Habrá que preguntarse

Fe y Alegria
Foto: Cortesía Fe y Alegria

Por Héctor Ignacio Escandell Marcano

A veces pienso que nos convertimos en una inmensa muralla que intenta proteger lo que construyó, pero que ahora es rígida, inmóvil. Incapaz de dar sombra a otros. Quizás por la profundidad de la crisis en la que estamos metidos, porque cada vez nos azotan más y nos hacemos incrédulos de lo bueno. Luego veo las puertas abiertas en medio de la tragedia y me animo, me vuelvo a sorprender, a enamorar.

Cuando Fe y Alegría nació -dicen los libros de historia- Venezuela era un desastre. Los niños no iban a la escuela, los adolescentes no sabían leer y los barrios de Caracas eran un nido de campesinos desterrados y embriagados con el tufo del petróleo que ya comenzaba a borrar la memoria de los criadores de la tierra.

Dice la historiografía que aquella Venezuela daba sus primeros pasos a la comodidad del rentismo y a la profundización de la exclusión. Dicen los que saben, que a nadie le importaba los pobres, los marginales. Dicen, que los que vivían en el terreno plano miraban por encima del hombro y escupían la esperanza de las mujeres que limpiaban casas y cuidaban niños ajenos. Otros dicen que no, que nuestro país era pujante, que en los años cincuenta, la dictadura era sinónimo de progreso y edificación del futuro.

Lo cierto del caso, es que en esa época nació nuestra primera escuela cerro arriba. En un acto de entrega total, una familia lo dio todo. Se quedó únicamente con la ilusión de ver -algún día- concretarse el sueño de ofrecer educación a los chamos del barrio.

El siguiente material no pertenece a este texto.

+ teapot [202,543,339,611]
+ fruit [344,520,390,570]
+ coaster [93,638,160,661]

Allá fueron a dar los voluntarios, las monjas y los curas. Hicieron la tarea histórica de montar el primer pizarrón y dibujar las primeras pinceladas de un movimiento que se haría grande en tamaño, pero más en nobleza.

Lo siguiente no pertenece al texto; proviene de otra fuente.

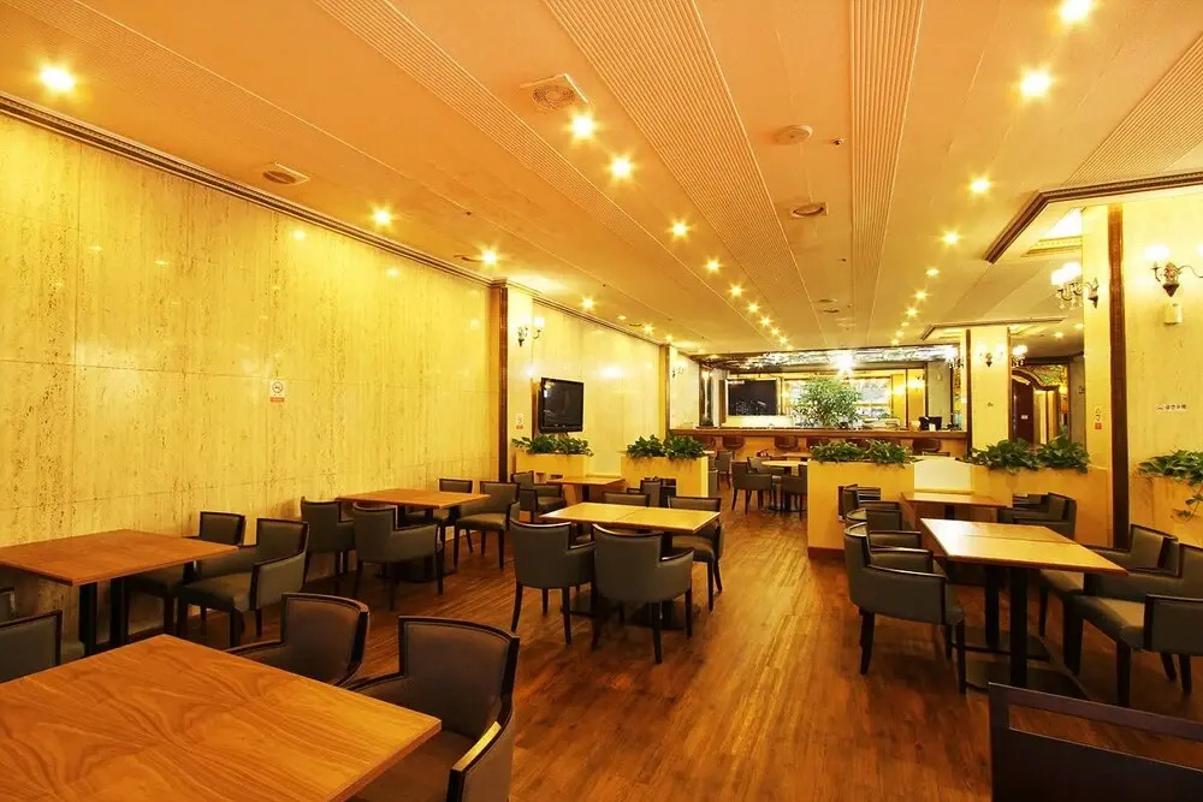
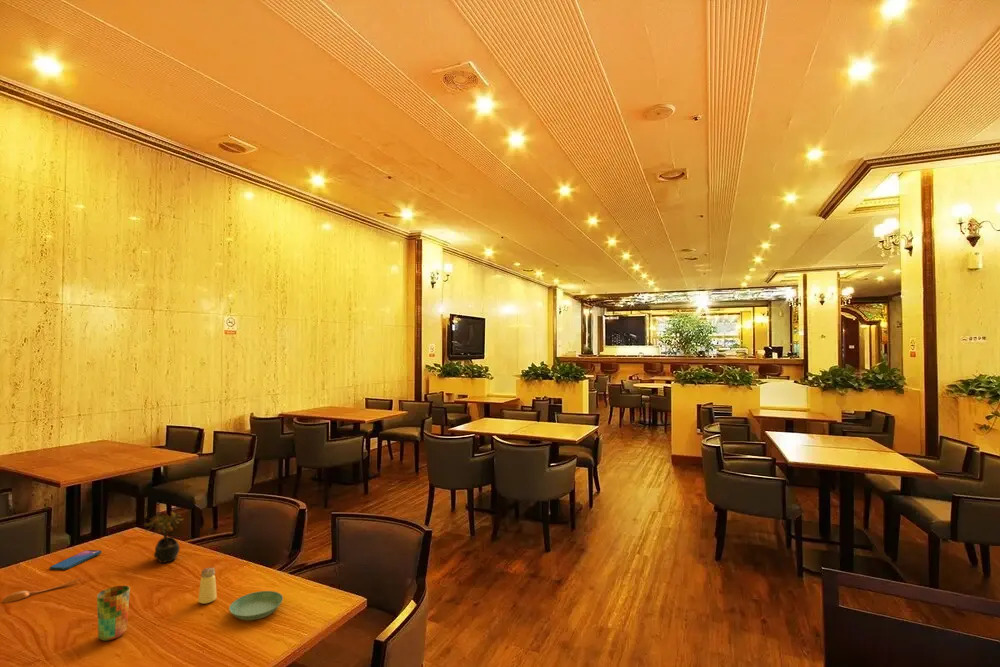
+ spoon [1,576,83,603]
+ saucer [228,590,284,621]
+ cup [96,585,131,642]
+ saltshaker [197,567,218,605]
+ smartphone [49,549,102,571]
+ succulent plant [143,511,185,564]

Millones de tizas se han gastado en estos años, los recursos han sido escasos y -abundantes- a veces, muchos chamos han crecido bajo el abrazo de la educación popular y eso siempre será motivo de orgullo.

¿Hoy dónde estamos?, ¿cuál es la Venezuela que le ha tocado a esta generación?, ¿en qué mundo estamos viviendo?, ¿dónde están las nuevas fronteras de la exclusión?

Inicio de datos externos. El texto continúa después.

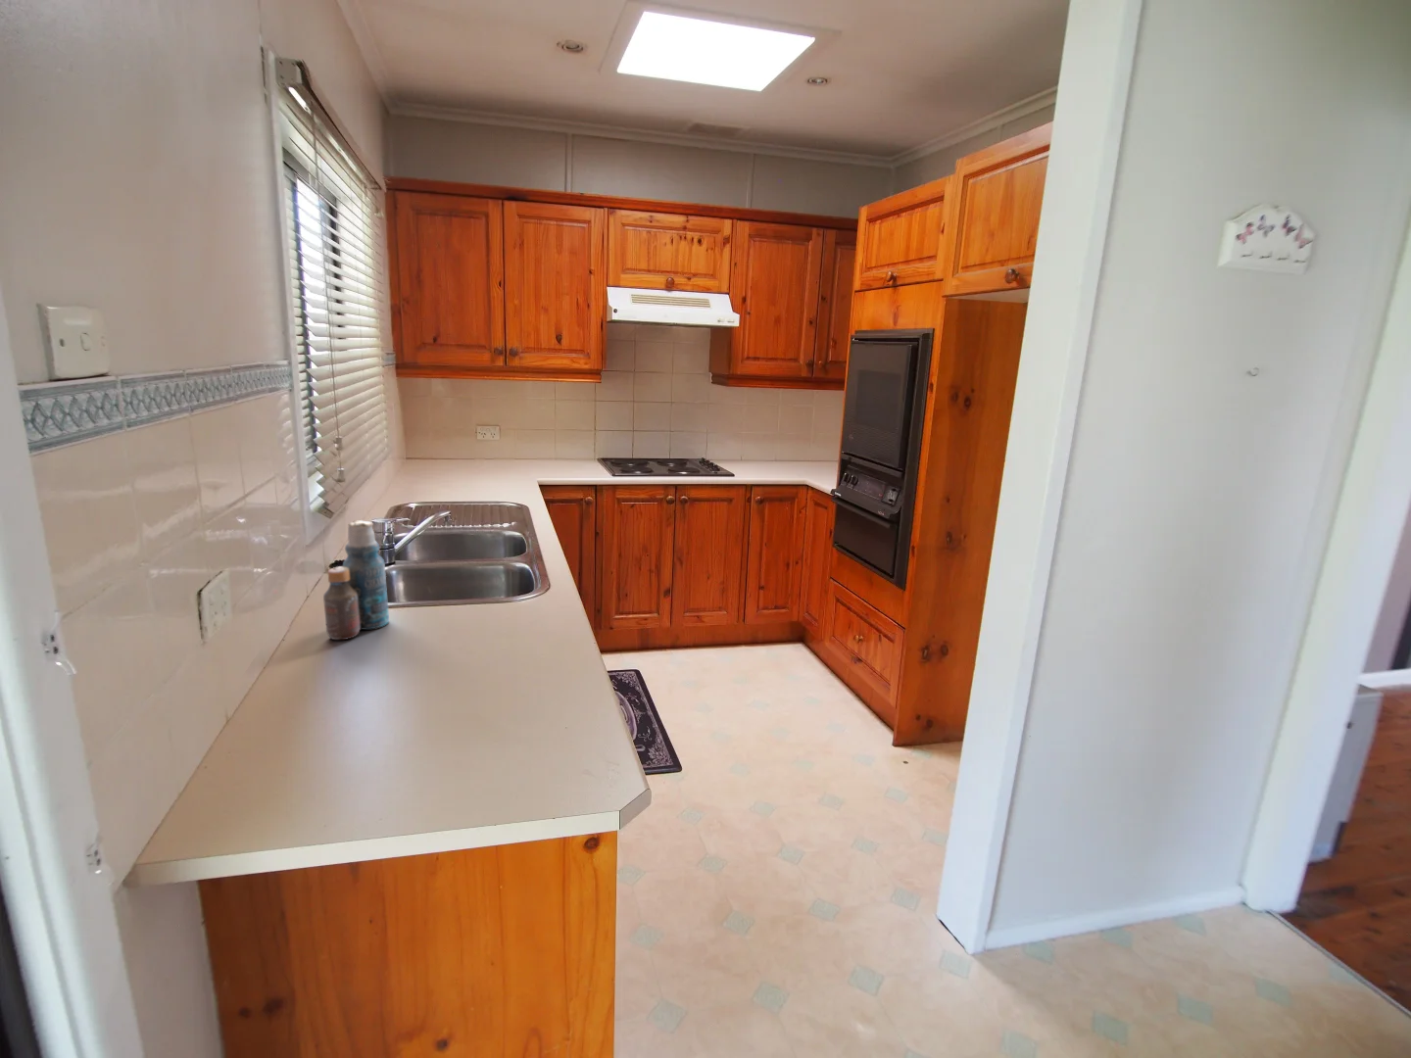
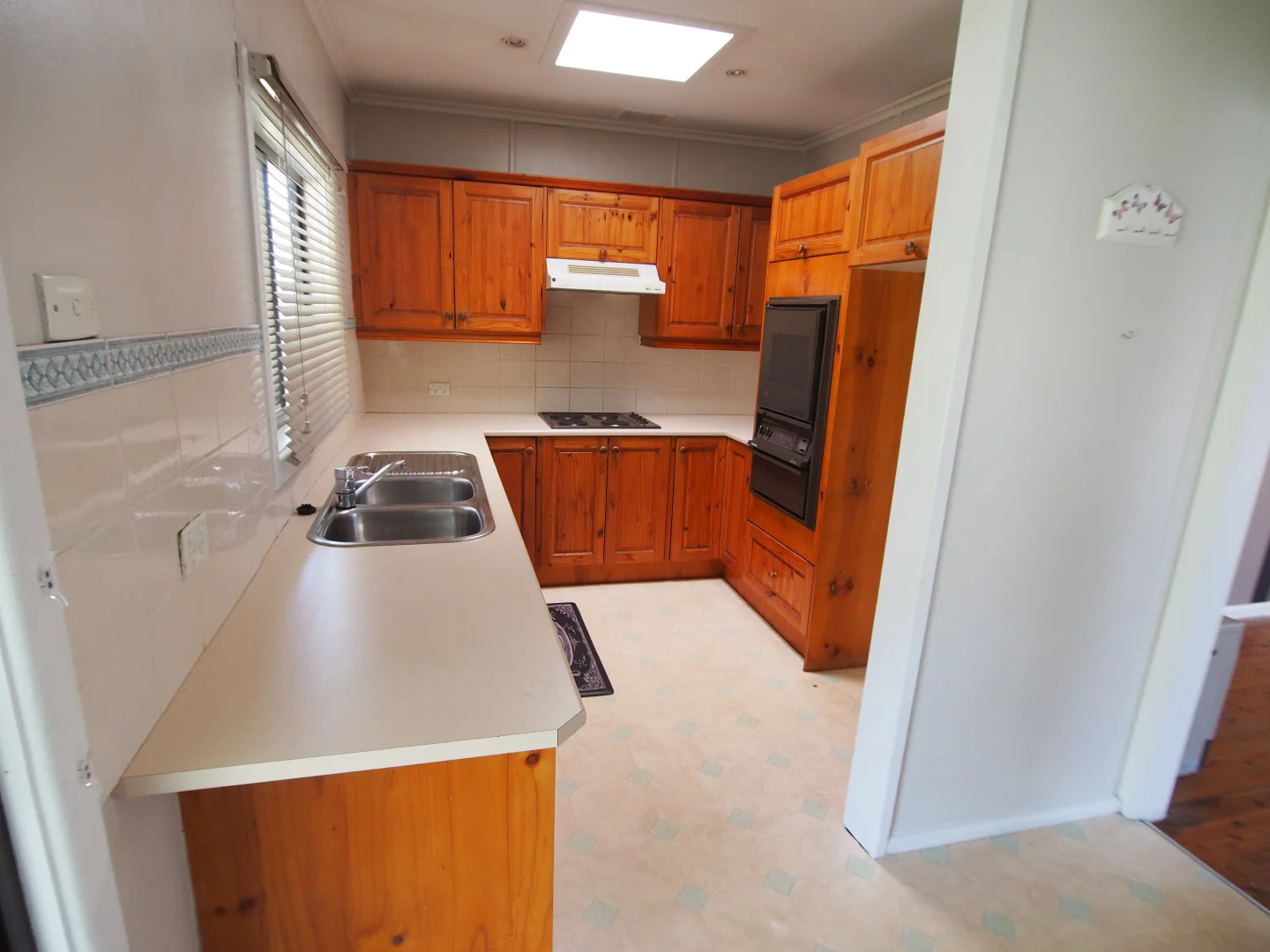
- bottle [322,519,390,640]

La realidad contextual nos indica que hoy estamos igual o peor que en los años cincuenta. La libertad está secuestrada, algunos niños huyen de la violencia en los barrios y otros son dejados atrás por sus padres en el afán de buscar una oportunidad fuera del país que les permita alimentarlos para después volver por ellos. El país de hoy nos grita que Fe y Alegría está vigente, que es necesaria y urgente, nos dice que hay que salir a buscar a los adolescentes expulsados y a los jóvenes condenados a migrar. Este bendito país hoy nos cuestiona nuestras capacidades y servicios. Hoy somos más y tenemos más, tendríamos que ir más allá.

Quizás, la mayor urgencia de hoy no está en los cerros de Caracas sino en el sur, allá donde la ambición del oro está degollando a la madre tierra, donde los adolescentes deben elegir temprano entre la mina y la miseria. Entre una ametralladora o una puñalada.

¿Dónde tenemos que estar hoy?, la respuesta no se encuentra con facilidad, pero hay que buscarla y trabajarla. Nuestro gran reto en este día, es reconocer las alarmas de las zonas de confort que nos acechan, identificar nuestros propios demonios y nuestras actitudes de soberbia. Comprender que la misión no es finita ni está adherida a una persona, y que por el contrario, la posibilidad de seguir estando consiste en la capacidad y la humildad que tengamos de abonar el terreno a los otros, a los que vendrán.

Hoy somos escuelas, somos radios, somos web, twitter, Facebook, Instagram y What’sApp, somos centros de capacitación laboral, somos salones universitarios. Somos, al final eso parece ser lo más relevante, que aprendamos a ser -juntos-, que solos no somos más que operarios de un sistema, pero que juntos somos una fuerza en movimiento capaz de transformar.

En este aniversario 64 quisiera que nos cuestionemos la misión, que nos preguntemos cuál es el real sentido de nuestra educación, para que dentro de cuarenta o sesenta años, no digamos que estamos peor que en 2019.

Ojalá que en el futuro podamos cosechar un país distinto, una Venezuela productiva e innovadora, con gente sensible y enterada que la mayor suma de felicidad posible se encuentra en hacer el bien y hacerlo bien. En amar y servir al hermano. Siempre.

Feliz día gente de Fe y Alegría. Hoy habrá que preguntarse.